The following additional symptoms of emotional trauma are commonly associated with a severe precipitating event, such as a natural disaster, exposure to war, rape, assault, violent crime, major car or airplane crashes, or child abuse. Extreme symptoms can also occur as a delayed reaction to the traumatic event. Re-experiencing the Trauma

* intrusive thoughts

* flashbacks or nightmares

* sudden floods of emotions or images related to the traumatic event Emotional Numbing and Avoidance

* amnesia

* avoidance of situations that resemble the initial event

* detachment

* depression

* guilt feelings

* grief reactions

* an altered sense of time IPatnaeased Arousal

* hyper-vigilance, jumpiness, an extreme sense of being "on guard"

* overreactions, including sudden unprovoked anger

* general anxiety

* insomnia

* obsessions with death

What are the possible effects of emotional trauma?

Even when unrecognized, emotional trauma can create lasting difficulties in an individual's life. One way to determine whether an emotional or psychological trauma has occurred, perhaps even early in life before language or conscious awareness were in place, is to look at the kinds of recurring problems one might be experiencing. These can serve as clues to an earlier situation that caused a dysregulation in the structure or function of the brain.

Common personal and behavioral effects of emotional trauma:

* substance abuse

* compulsive behavior patterns

* self-destructive and impulsive behavior

* uncontrollable reactive thoughts

* inability to make healthy professional or lifestyle choices

* dissociative symptoms ("splitting off" parts of the self)

* feelings of ineffectiveness, shame, despair, hopelessness

* feeling permanently damaged

* a loss of previously sustained beliefs

Common effects of emotional trauma on interpersonal relationships:

* inability to maintain close relationships or choose appropriate friends and mates

* sexual problems

* hostility

* arguments with family members, employers or co-workers

* social withdrawal

* feeling constantly threatened

What if symptoms don't go away, or appear at a later time?

Over time, even without professional treatment, symptoms of an emotional trauma generally subside, and normal daily functioning gradually returns. However, even after time has passed, sometimes the symptoms don't go away. Or they may appear to be gone, but surface again in another stressful situation. When a person's daily life functioning or life choices continue to be affected, a post-traumatic stress disorder may be the problem, requiring professional assistance.

How is emotional trauma treated?

Traditional approaches to treating emotional trauma include talk therapies, Cognitive-Behavioral Therapy (CBT) - intentionally changing one's thoughts and actions - and systematic desensitization to reduce reactivity to a traumatic stressor. These approaches to healing trauma were developed without brain science information, and therefore have varying degrees of success.

Recent developments in the treatment of emotional trauma include new, effective forms of psychotherapy and somatic (body) therapies that were developed with new brain science information in mind.

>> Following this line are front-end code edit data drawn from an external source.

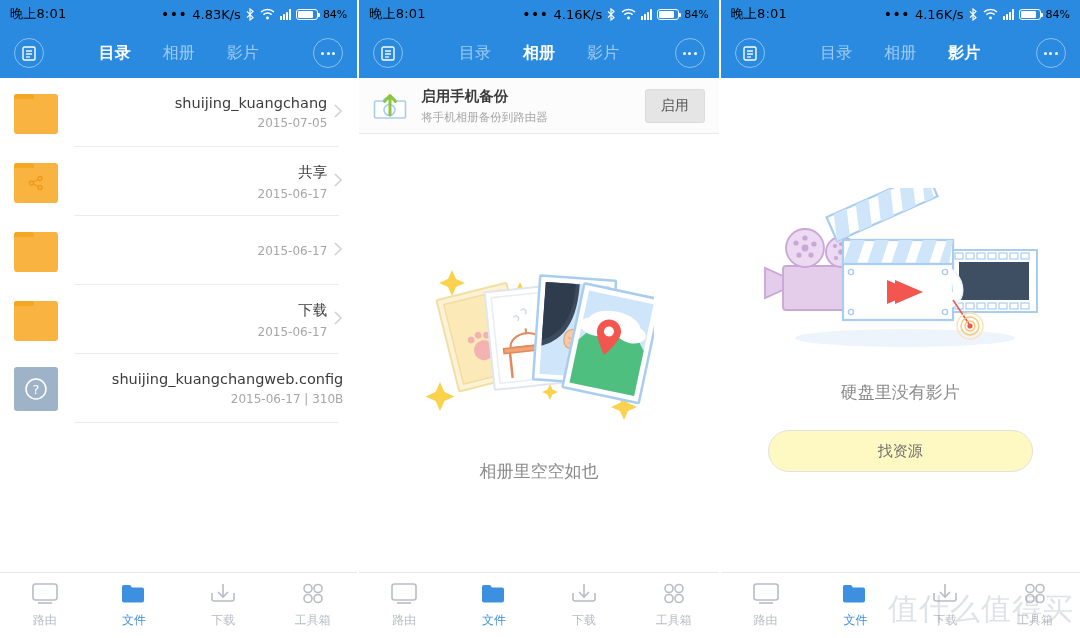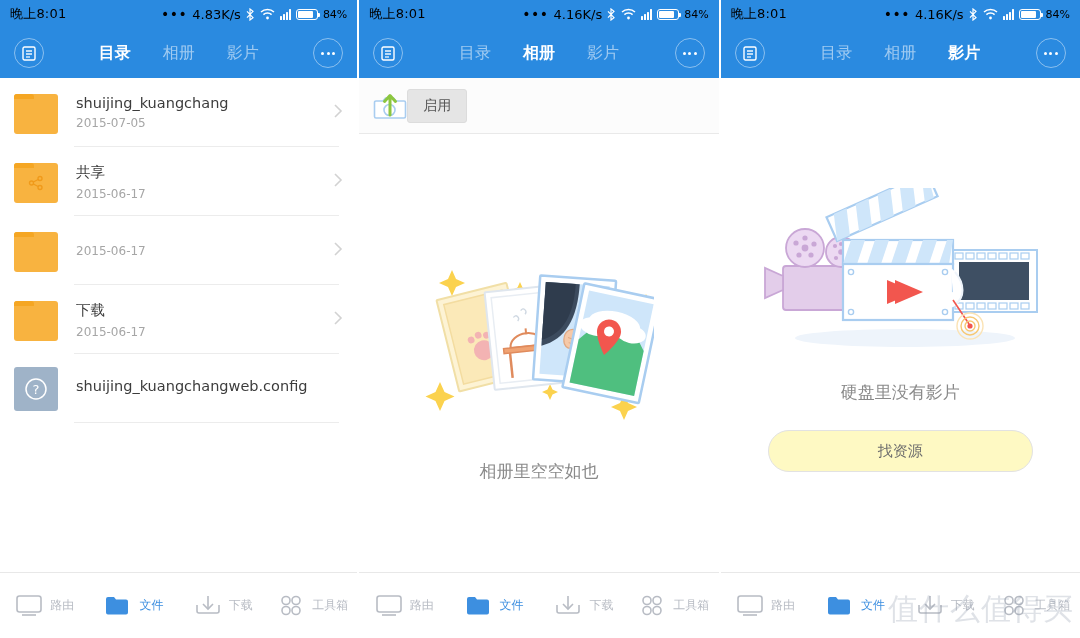--- a/index.html
+++ b/index.html
@@ -91,21 +91,21 @@
   }
   .tab {
     font-size: 16px;
     color: rgba(255,255,255,.55);
     pointer-events: auto;
   }
   .tab.active { color: #ffffff; font-weight: bold; }
 
   
   .body { flex: 1; overflow: hidden; position: relative; background:#fff; }
-  .filelist { padding: 0 0 0 0; }
+  .filelist { padding: 0 0 0 0; text-align: right; }
   .row {
     display: flex; align-items: center;
     height: 69px;
     padding: 0 14px 0 14px;
     position: relative;
   }
   .row::after {
     content: ""; position: absolute; left: 74px; right: 18px; bottom: 0;
     height: 1px; background: #ececec;
   }
@@ -187,21 +187,21 @@
   
   .tabbar {
     height: 66px; flex: none;
     border-top: 1px solid #e8e8e8;
     display: flex; align-items: center;
     background: #ffffff;
     position: relative;
   }
   .tb-item {
     flex: 1;
-    display: flex; 
+    display: flex; flex-direction: column;
     align-items: center; justify-content: center;
     gap: 7px;
     color: #b8bcc4;
   }
   .tb-item.active { color: #3d8fe0; }
   .tb-label { font-size: 12px; }
 
   .watermark {
     position: absolute;
     right: 6px; bottom: 8px;
@@ -350,20 +350,21 @@
           <div class="ficon">
             <div class="docicon">
               <svg width="26" height="26" viewBox="0 0 26 26">
                   <circle cx="13" cy="13" r="10" fill="none" stroke="#fff" stroke-width="1.5"></circle>
                   <text x="13" y="18" text-anchor="middle" font-size="13" fill="#fff" font-family="DejaVu Sans">?</text>
                 </svg>
             </div>
           </div>
           <div class="rtext">
             <div class="rname">shuijing_kuangchangweb.config</div>
+            <div class="rmeta">2015-06-17 | 310B</div>
           </div>
         </div>
 
       </div>
     </div>
 
     <div class="tabbar">
       <div class="tb-item">
         <svg width="28" height="22" viewBox="0 0 28 22">
             <rect x="2" y="1" width="24" height="16" rx="2.5" fill="none" stroke="currentColor" stroke-width="1.6"></rect>
@@ -453,20 +454,24 @@
     </div>
 
     <div class="body">
       <div class="banner">
         <div class="bnr-icon">
           <svg width="34" height="34" viewBox="0 0 34 34">
             <path d="M3 12 h7 l2.5-3 h8 l2.5 3 h8 a1.5 1.5 0 0 1 1.5 1.5 v14 a1.5 1.5 0 0 1-1.5 1.5 H3 a1.5 1.5 0 0 1-1.5-1.5 v-14 A1.5 1.5 0 0 1 3 12 z" fill="#ffffff" stroke="#a9cdf0" stroke-width="1.6"></path>
             <circle cx="16.5" cy="21" r="5.5" fill="none" stroke="#a9cdf0" stroke-width="1.6"></circle>
             <path d="M17 26 V7 M11.5 12.5 L17 6.5 L22.5 12.5" fill="none" stroke="#8cc63f" stroke-width="3" stroke-linecap="round" stroke-linejoin="round"></path>
           </svg>
+        </div>
+        <div class="bnr-text">
+          <div class="bnr-title">启用手机备份</div>
+          <div class="bnr-sub">将手机相册备份到路由器</div>
         </div>
         <button class="bnr-btn">启用</button>
       </div>
 
       <div class="empty photos">
         <div>
           <svg width="230" height="200" viewBox="0 0 230 200">
 
             <g fill="#fbd24e">
               <path d="M28 28 l4 9 9 4 -9 4 -4 9 -4-9 -9-4 9-4 z"></path>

Although often intensely interpersonal, these therapies are also psychological and neurological in their focus and application. This group of therapies relies on innate instinctual resources, rather than medications, to bring about healing. They differ in some ways, but the one thing they have in common is combining talk therapy with a focus on the body. As with any therapy, but especially due to the intensity of the emotions involved, it is important to find a therapist with whom one feels trust and a strong bond.